USING THE INFORMATION -
1: Decide whether each statement agrees with the ITICC minutes: (a) the meeting was held in Physics 166; (b) Kent Mann is listed with ECE; (c) the meeting took place on February 15, 2007. Answer yes or no for each and quote the words of the minutes that decide it.
2: Go on with the ITICC minutes from the point where they stop.

EXCERPTED PASSAGE -
University of Minnesota

Institute of Technology

 

Minutes of the ITICC Meeting,

February 15, 2007

3:35 p.m., Physics 166

 

Present: Bryan Carlson (ADCS), Peter Hudleston (IT Dean’s Office), Phil Kachelmyer (ADCS), Satish Kumar (CEMS), Larry LeMay (ADCS), Dan MacEwan (Chem), Kent Mann (Chem), Kent Mein (CSE, IT Labs), Ray Muno (AEM/ME), Sean O’Neill (Astro), Tom Shield (AEM), Larry Storey (CEMS), Dale Swanson (ECE), Juan P. Trelles (ME), Ben VanderSluis (ME)

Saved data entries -
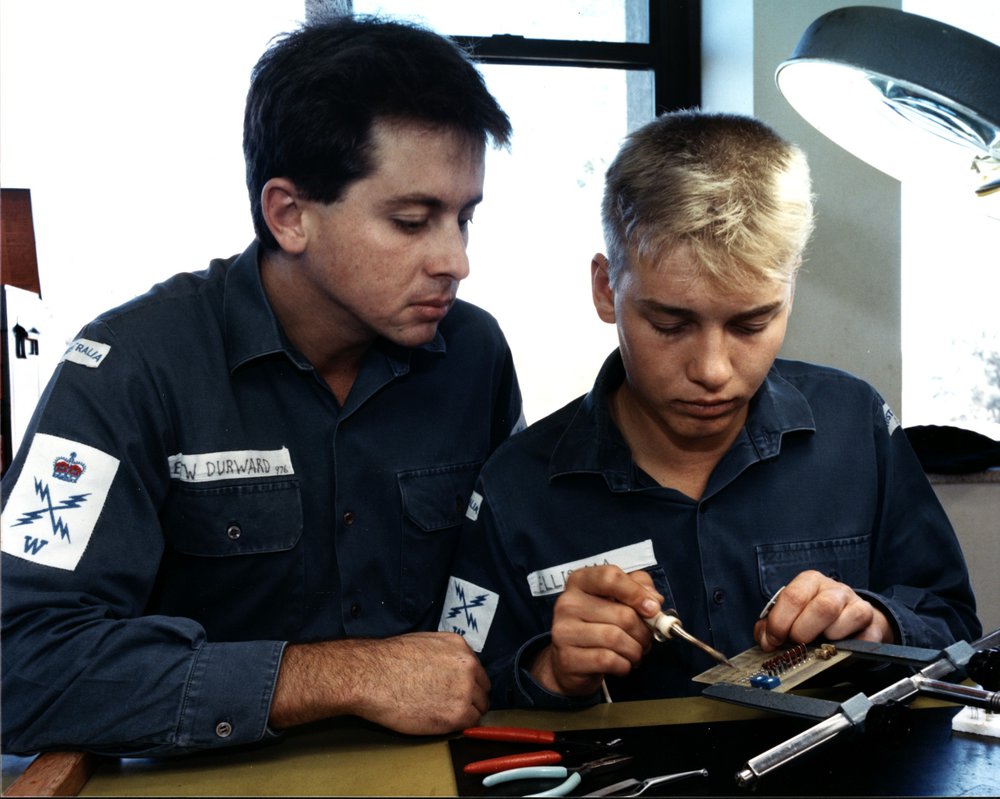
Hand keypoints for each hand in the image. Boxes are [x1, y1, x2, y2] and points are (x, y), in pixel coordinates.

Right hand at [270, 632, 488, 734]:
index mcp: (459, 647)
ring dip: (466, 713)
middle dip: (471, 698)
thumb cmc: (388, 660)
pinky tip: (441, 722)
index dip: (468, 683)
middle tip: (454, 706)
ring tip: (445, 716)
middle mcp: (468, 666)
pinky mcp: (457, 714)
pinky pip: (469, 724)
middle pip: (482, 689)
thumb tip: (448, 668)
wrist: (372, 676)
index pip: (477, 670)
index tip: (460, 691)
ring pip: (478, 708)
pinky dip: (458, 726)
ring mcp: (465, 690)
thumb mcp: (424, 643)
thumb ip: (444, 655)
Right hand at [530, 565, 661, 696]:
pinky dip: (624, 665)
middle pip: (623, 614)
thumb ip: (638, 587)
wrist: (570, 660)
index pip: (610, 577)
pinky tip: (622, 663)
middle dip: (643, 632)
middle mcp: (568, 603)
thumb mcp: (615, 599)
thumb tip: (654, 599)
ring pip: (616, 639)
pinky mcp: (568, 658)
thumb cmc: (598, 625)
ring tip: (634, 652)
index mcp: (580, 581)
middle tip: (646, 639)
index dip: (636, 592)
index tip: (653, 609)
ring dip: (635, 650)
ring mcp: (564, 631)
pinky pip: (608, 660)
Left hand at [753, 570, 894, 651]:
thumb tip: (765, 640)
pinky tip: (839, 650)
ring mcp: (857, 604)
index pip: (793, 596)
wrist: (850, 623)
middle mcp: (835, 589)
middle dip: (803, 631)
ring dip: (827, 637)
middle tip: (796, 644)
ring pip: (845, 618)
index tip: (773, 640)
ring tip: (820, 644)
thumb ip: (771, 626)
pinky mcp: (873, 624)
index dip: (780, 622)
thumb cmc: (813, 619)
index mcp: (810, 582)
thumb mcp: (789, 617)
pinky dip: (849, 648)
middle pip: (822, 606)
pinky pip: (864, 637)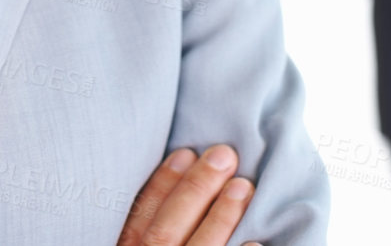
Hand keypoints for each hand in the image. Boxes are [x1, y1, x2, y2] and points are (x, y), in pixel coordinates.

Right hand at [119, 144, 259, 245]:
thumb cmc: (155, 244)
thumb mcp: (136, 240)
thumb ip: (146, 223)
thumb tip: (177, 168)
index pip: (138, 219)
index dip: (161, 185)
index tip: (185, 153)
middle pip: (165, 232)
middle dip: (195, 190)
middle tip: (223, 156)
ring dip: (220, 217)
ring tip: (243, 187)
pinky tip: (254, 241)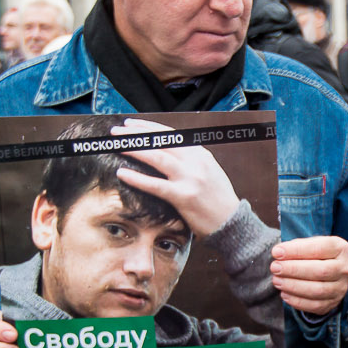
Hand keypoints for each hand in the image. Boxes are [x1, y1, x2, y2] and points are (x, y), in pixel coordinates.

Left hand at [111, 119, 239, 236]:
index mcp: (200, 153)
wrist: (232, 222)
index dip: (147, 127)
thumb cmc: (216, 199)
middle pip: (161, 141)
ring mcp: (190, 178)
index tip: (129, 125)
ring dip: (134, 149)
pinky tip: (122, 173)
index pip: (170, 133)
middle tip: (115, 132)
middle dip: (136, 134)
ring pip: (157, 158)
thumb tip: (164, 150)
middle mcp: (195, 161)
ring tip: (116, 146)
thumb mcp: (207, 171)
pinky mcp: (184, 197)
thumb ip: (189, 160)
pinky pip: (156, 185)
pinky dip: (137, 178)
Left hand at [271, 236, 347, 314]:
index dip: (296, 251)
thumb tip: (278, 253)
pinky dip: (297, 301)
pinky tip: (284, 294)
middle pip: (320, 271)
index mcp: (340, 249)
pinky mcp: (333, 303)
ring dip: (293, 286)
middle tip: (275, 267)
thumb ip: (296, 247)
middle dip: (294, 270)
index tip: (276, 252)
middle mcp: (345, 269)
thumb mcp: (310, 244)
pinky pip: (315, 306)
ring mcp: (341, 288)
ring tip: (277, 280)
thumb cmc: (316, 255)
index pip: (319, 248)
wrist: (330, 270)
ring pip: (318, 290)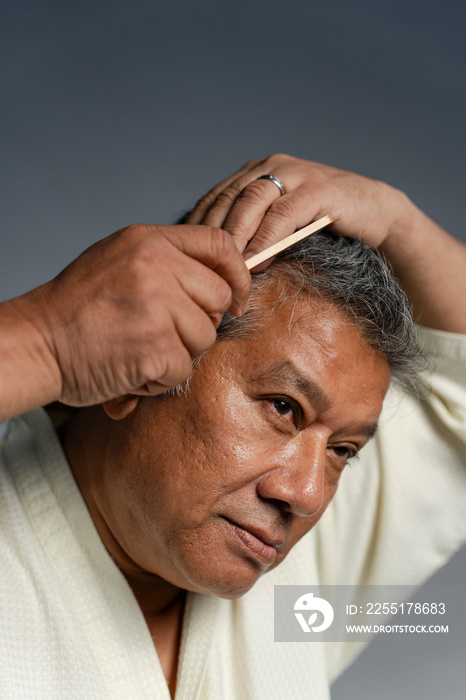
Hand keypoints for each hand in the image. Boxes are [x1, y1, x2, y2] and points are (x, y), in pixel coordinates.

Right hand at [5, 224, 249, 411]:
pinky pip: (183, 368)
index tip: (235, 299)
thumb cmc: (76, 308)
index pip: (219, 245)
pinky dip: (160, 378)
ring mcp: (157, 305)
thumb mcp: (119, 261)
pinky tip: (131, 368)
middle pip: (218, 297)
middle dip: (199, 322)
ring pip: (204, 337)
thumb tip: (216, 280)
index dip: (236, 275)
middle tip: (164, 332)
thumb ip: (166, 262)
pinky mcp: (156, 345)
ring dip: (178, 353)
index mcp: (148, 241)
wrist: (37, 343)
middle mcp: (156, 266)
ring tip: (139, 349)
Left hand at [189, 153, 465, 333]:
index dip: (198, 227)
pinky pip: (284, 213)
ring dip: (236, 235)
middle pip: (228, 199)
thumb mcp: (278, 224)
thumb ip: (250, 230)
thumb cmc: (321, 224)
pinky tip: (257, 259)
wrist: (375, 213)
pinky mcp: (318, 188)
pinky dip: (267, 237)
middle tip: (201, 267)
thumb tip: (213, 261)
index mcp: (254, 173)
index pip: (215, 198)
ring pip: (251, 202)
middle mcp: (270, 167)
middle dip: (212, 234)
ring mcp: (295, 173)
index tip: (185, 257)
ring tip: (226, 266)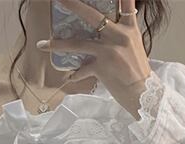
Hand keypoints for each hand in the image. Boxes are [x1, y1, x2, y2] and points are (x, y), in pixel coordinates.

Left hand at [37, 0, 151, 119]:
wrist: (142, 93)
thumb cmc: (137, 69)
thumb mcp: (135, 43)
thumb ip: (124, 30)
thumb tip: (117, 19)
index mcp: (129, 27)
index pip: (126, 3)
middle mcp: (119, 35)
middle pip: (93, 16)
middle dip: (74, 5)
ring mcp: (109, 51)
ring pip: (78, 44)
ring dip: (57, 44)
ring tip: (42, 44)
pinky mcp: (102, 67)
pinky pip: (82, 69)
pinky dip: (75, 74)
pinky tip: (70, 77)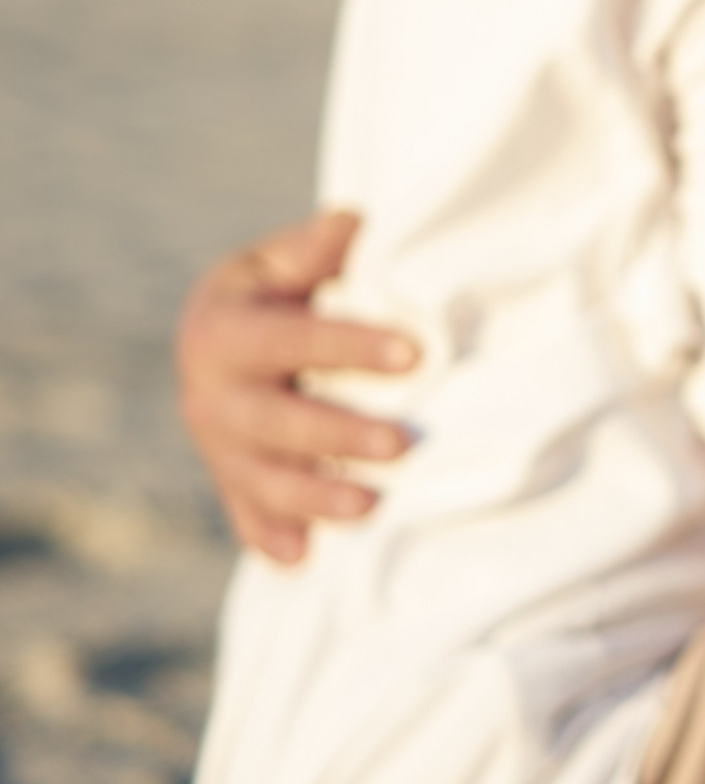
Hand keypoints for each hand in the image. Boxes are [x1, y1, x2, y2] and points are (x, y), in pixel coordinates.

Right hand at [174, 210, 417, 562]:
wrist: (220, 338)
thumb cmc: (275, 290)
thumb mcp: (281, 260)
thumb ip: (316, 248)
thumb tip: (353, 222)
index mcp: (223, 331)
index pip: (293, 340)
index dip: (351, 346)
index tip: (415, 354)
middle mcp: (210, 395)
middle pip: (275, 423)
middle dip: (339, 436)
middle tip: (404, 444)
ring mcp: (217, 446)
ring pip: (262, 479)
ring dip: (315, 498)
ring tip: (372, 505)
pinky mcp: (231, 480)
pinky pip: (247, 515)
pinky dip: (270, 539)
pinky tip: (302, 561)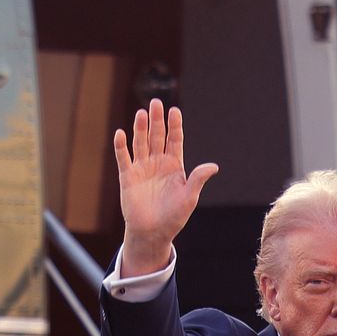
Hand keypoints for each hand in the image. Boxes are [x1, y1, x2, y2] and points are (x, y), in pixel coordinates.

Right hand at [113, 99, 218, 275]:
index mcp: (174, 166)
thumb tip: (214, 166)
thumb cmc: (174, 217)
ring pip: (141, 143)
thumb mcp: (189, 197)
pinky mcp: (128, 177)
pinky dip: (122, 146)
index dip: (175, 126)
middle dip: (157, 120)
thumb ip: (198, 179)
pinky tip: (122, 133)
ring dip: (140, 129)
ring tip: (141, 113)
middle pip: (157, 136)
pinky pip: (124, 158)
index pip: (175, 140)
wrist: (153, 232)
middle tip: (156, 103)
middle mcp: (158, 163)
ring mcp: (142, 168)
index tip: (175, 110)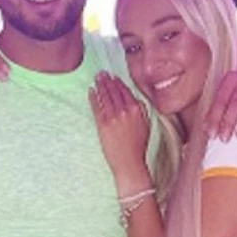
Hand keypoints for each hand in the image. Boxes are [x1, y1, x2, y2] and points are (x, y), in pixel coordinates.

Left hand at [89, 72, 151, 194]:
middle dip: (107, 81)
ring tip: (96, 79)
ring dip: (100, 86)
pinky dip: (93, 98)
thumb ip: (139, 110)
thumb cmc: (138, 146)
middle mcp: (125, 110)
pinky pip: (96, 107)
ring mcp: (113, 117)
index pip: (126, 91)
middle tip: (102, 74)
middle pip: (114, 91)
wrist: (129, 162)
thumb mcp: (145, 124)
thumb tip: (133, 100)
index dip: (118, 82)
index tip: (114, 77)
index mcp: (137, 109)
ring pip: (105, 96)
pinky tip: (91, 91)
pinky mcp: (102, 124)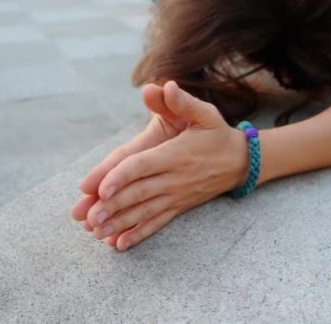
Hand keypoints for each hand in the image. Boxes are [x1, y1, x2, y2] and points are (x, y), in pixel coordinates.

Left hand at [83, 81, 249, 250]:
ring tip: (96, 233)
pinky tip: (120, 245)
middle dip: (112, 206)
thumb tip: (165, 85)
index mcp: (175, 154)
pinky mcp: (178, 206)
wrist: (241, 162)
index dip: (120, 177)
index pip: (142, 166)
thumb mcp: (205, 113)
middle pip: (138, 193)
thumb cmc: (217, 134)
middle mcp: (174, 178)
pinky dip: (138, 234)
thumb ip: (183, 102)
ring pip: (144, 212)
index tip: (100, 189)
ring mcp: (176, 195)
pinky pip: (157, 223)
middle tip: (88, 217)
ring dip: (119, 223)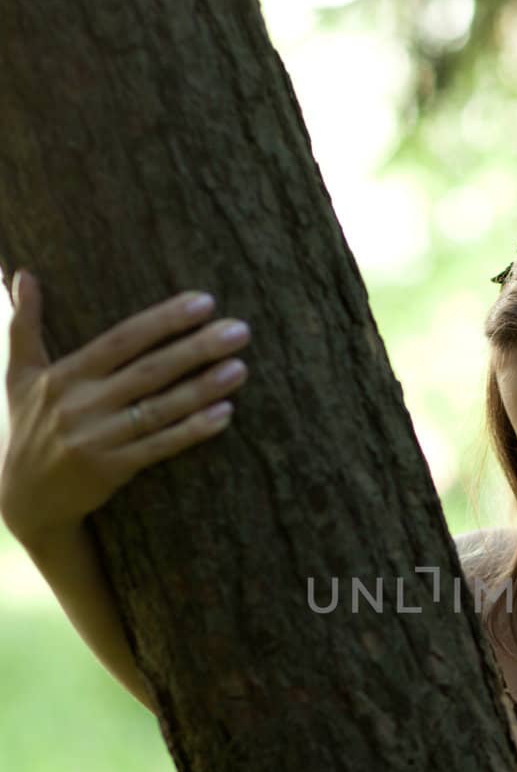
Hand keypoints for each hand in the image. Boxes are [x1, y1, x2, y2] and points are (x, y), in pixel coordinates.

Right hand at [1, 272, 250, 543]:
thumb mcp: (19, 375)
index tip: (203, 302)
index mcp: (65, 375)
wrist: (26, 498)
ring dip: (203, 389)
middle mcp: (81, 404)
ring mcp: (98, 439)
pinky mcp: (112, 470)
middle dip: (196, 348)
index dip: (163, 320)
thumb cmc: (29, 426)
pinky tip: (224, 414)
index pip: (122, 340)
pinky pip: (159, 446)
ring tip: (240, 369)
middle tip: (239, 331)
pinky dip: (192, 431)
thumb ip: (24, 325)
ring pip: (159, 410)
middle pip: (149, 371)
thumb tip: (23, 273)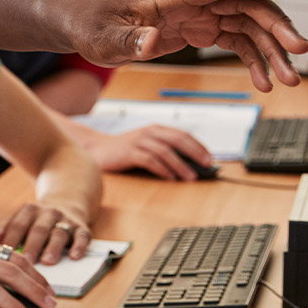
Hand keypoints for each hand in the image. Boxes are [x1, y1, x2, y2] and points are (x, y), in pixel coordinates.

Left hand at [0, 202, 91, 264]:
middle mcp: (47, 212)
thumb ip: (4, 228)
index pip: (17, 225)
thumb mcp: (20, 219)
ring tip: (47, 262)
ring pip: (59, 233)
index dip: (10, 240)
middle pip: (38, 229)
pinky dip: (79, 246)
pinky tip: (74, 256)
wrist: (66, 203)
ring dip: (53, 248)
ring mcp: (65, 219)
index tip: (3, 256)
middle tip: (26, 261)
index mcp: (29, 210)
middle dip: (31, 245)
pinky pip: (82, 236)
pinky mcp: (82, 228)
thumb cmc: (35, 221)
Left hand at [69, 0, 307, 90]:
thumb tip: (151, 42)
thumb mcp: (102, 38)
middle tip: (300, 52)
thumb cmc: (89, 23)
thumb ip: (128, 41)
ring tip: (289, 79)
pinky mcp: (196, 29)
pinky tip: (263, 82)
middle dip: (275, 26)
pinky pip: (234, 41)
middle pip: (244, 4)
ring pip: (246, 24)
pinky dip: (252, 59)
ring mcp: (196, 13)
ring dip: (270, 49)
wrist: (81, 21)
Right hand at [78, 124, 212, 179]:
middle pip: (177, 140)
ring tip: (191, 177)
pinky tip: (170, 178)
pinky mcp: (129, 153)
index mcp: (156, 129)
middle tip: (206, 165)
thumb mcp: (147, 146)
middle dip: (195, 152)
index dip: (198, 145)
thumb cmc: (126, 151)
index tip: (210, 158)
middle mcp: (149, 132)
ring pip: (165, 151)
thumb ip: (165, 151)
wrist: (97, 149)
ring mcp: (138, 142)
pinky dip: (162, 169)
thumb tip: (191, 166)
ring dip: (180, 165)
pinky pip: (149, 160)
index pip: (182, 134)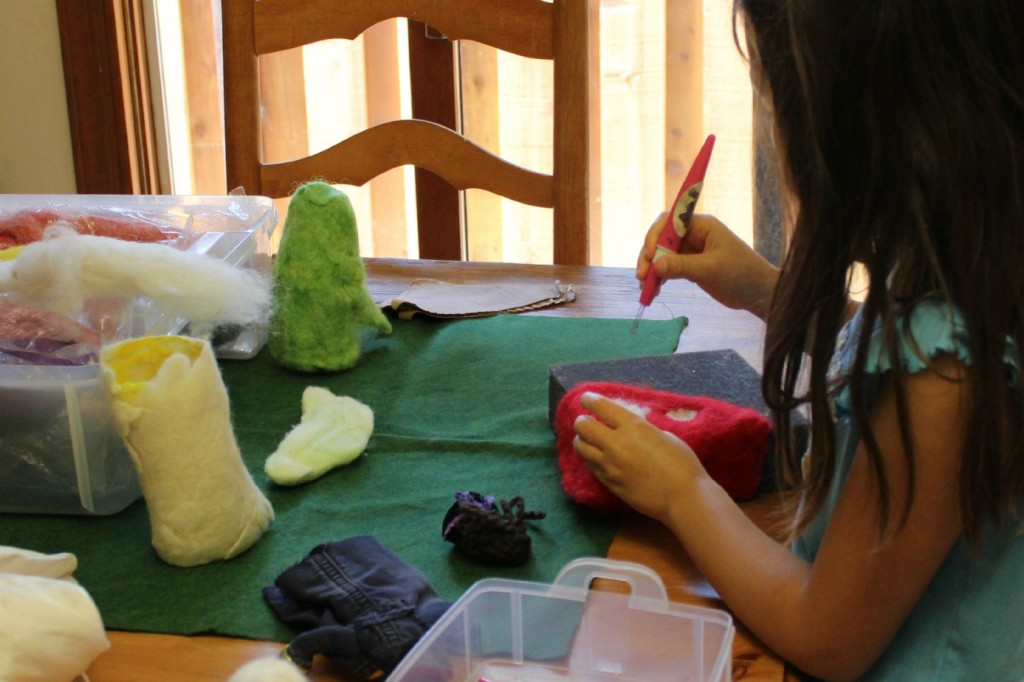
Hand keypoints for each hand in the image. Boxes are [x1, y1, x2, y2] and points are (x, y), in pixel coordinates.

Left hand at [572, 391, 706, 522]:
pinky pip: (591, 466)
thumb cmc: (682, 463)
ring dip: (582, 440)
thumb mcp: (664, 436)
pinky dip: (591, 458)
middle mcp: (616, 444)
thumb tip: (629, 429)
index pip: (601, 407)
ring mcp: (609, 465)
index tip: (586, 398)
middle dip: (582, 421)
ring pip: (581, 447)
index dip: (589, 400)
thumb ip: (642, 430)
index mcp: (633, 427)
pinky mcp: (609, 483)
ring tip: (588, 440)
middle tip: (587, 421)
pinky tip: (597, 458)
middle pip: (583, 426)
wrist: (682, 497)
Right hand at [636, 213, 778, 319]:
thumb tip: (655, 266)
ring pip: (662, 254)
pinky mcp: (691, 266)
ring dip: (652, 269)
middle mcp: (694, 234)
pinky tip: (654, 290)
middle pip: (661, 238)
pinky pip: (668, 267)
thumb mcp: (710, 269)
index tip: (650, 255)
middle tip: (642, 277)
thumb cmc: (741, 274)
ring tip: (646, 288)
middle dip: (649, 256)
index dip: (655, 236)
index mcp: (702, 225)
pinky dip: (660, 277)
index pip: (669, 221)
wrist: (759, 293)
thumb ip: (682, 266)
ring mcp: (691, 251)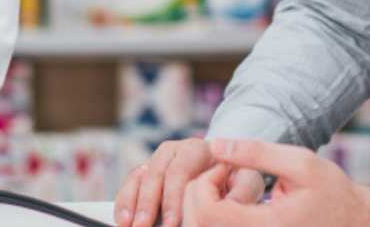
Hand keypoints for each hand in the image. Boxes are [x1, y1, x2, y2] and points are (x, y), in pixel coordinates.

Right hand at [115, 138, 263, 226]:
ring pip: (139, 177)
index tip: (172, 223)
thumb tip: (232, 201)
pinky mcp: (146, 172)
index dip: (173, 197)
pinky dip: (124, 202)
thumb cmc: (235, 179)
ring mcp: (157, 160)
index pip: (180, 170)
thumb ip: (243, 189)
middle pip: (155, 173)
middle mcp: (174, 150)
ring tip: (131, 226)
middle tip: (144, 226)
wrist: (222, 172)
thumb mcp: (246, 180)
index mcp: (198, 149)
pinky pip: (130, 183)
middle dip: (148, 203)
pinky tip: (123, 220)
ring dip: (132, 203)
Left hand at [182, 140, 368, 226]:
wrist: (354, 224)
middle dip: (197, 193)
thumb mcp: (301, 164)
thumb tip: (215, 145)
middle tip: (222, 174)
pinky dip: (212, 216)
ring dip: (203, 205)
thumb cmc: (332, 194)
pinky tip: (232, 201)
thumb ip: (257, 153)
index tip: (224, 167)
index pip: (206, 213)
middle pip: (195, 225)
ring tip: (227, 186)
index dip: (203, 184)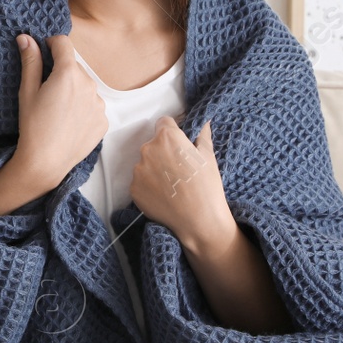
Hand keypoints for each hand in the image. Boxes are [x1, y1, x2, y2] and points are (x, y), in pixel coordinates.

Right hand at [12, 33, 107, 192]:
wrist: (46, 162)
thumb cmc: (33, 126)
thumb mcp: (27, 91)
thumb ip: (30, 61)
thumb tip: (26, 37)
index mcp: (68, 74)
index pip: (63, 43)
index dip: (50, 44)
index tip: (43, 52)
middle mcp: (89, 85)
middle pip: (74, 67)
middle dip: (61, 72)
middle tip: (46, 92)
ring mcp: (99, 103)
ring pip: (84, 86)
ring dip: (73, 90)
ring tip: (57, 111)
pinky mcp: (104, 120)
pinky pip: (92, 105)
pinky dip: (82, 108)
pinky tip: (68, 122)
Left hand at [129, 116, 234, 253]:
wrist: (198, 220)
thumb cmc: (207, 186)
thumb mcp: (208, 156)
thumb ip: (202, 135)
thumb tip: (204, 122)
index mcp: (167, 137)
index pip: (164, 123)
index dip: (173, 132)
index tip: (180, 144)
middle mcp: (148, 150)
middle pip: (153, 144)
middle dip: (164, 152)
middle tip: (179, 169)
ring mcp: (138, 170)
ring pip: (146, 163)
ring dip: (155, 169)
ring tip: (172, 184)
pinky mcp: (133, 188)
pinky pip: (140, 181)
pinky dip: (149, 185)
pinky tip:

RESPONSES FOR EACH TASK -
1:
(a) Yes: "3:35 p.m., Physics 166"
(b) No: "Kent Mann (Chem)"
(c) Yes: "February 15, 2007"

2:
1)         Status reports from CSciE and ADCS and PJH

 

Hudleston announced that the proposal to acquire licenses for Mathematica and Matlab for use on student computers had been approved by committee vote.  He asked Kachelmyer to proceed with making arrangements with the vendors.  There was some discussion about when the licenses would start.  Should we wait until next semester?  If we started at once would there be a reduction in cost if the period of licensing were less than a year.  Would the licensing be adjusted to coincide with renewal times with current licenses held with these vendors?  Kachelmyer said he would find out, and that he was sure that we would not be paying more than the annual rate adjusted for whatever period the license was for.  Hudleston said he was in favor of getting the licenses set up as soon as possible and not waiting until the fall. He said he had not yet got the message out to the other colleges inviting a buy in.  The rate he was offering was $3,000 per college.  He hoped to cover half the cost of the licenses in this way.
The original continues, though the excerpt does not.